Dans l’euphorie feutrée de l’après-vote, la parole officielle cherche déjà à baliser l’après-scrutin. En se déclarant satisfait du déroulement de la présidentielle du 28 décembre, le président du Conseil national de la Transition, Dansa Kourouma, ne s’est pas contenté d’un bilan technique. Il a livré une profession de foi, au sens propre comme au figuré, où Dieu, la paix et l’acceptation des résultats forment la trinité d’un discours politique assumé.
Dansa Kourouma parle en croyant avant de parler en responsable institutionnel. Il rend grâce à Dieu, évoque ses prières, ses pèlerinages, et confie le peuple de Guinée au « Seigneur ». Le message est clair : si le scrutin s’est déroulé dans le calme, ce n’est pas seulement le fruit d’une organisation humaine, mais d’une volonté divine. Dans un pays où la référence religieuse irrigue profondément le débat public, ce registre n’est pas anodin.

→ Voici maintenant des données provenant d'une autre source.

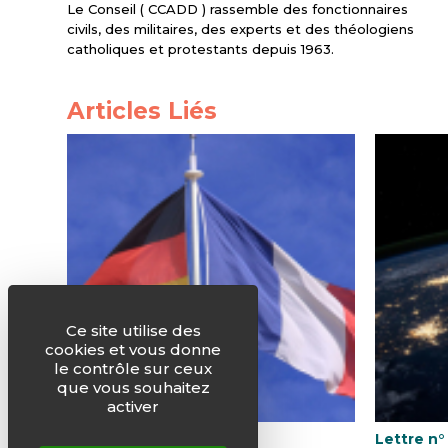
Le Conseil ( CCADD ) rassemble des fonctionnaires
civils, des militaires, des experts et des théologiens
catholiques et protestants depuis 1963.
Articles Liés
Ce site utilise des
cookies et vous donne
le contrôle sur ceux
que vous souhaitez
activer
La Lettre d’avril 2019
Lettre n°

Il vise à sacraliser le processus électoral et, par ricochet, ses résultats.
Mais derrière la ferveur religieuse, l’édito politique s’impose. Pour le président du CNT, le vote n’est pas un simple rituel démocratique. « Nous votons pour un destin, un projet, une vision », affirme-t-il, rappelant que l’élection engage l’avenir collectif bien au-delà des préférences partisanes. Une manière d’appeler les Guinéens à se hisser au-dessus des clivages, dans un pays souvent meurtri par des lendemains électoraux violents.
L’intervention de Dansa Kourouma prend aussi des allures de justification historique. Il rappelle avoir garanti à la communauté internationale la tenue d’une présidentielle « dans les règles de l’art ». À l’entendre, le pari est tenu. L’émotion qu’il affiche traduit autant un soulagement personnel qu’un message adressé aux partenaires extérieurs : la Guinée a respecté sa parole.
Vient alors l’appel le plus insistant : celui à la paix. Un plaidoyer presque pédagogique, nourri de souvenirs douloureux. Véhicules caillassés, bâtiments incendiés, vies brisées, enfants endeuillés… Le président du CNT dresse le bilan amer des violences politiques passées pour mieux poser la question qui dérange : « Tout cela pour quoi ? Pour rien ». La paix est présentée comme le bien suprême, plus précieux que toute victoire électorale.
Dans cette logique, l’acceptation des résultats devient une obligation morale autant que civique. Quel que soit le vainqueur, insiste-t-il, il devra être soutenu par tous, y compris par ceux qui n’ont pas voté pour lui. Le futur président sera « le président de tous les Guinéens », investi non seulement par les urnes, mais aussi, selon le discours, par la volonté de Dieu. Là encore, la référence religieuse sert de levier pour légitimer l’autorité et désamorcer la contestation.
Ce sermon politique, assumé et sans détour, dit beaucoup de l’instant guinéen. Une transition qui veut se clore sans heurts. Un pouvoir qui appelle à l’unité avant même la proclamation des résultats. Et une société sommée de croire, à la fois en Dieu, en la démocratie et en sa propre capacité à rompre avec le cycle de la violence.
Reste une question, en filigrane : l’invocation de la paix suffira-t-elle à la garantir ? L’élection peut se gagner dans le calme, mais la paix, elle, se construit dans la durée. Au-delà des prières et des discours, c’est dans les actes du pouvoir à venir que se jouera la crédibilité de cet appel solennel.